WHAT IS REQUIRED:
Filter the material below and copy out each line that contains the string "Министерство".

Extracted data entries:
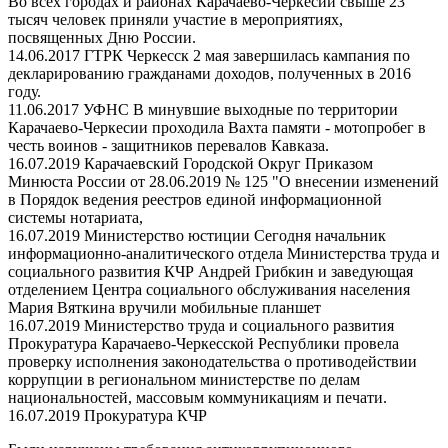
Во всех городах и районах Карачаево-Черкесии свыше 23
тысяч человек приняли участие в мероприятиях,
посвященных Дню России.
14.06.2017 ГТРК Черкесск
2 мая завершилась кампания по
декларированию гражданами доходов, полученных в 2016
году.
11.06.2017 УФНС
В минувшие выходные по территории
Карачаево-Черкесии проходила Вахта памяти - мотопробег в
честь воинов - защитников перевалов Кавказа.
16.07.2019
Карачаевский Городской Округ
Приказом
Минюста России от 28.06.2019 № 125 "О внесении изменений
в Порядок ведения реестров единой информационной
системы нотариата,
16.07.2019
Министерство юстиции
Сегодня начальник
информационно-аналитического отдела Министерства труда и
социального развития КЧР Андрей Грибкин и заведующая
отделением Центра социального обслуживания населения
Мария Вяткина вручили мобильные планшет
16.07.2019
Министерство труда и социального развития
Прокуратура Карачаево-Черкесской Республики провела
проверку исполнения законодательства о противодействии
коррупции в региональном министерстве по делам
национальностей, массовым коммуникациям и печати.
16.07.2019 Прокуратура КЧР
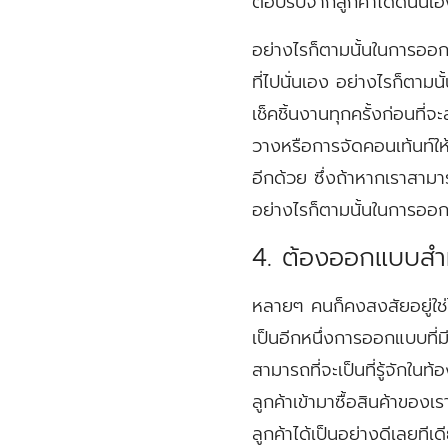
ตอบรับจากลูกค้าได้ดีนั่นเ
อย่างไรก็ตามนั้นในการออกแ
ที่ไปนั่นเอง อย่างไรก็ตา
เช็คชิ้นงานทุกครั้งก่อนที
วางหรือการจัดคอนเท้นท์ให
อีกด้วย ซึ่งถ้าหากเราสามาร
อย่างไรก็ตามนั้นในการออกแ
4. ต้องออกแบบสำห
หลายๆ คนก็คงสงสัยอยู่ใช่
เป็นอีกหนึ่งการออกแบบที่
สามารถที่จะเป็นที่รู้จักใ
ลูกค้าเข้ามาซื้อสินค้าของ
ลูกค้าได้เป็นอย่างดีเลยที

RESPONSE AREA:
Министерство юстиции
Министерство труда и социального развития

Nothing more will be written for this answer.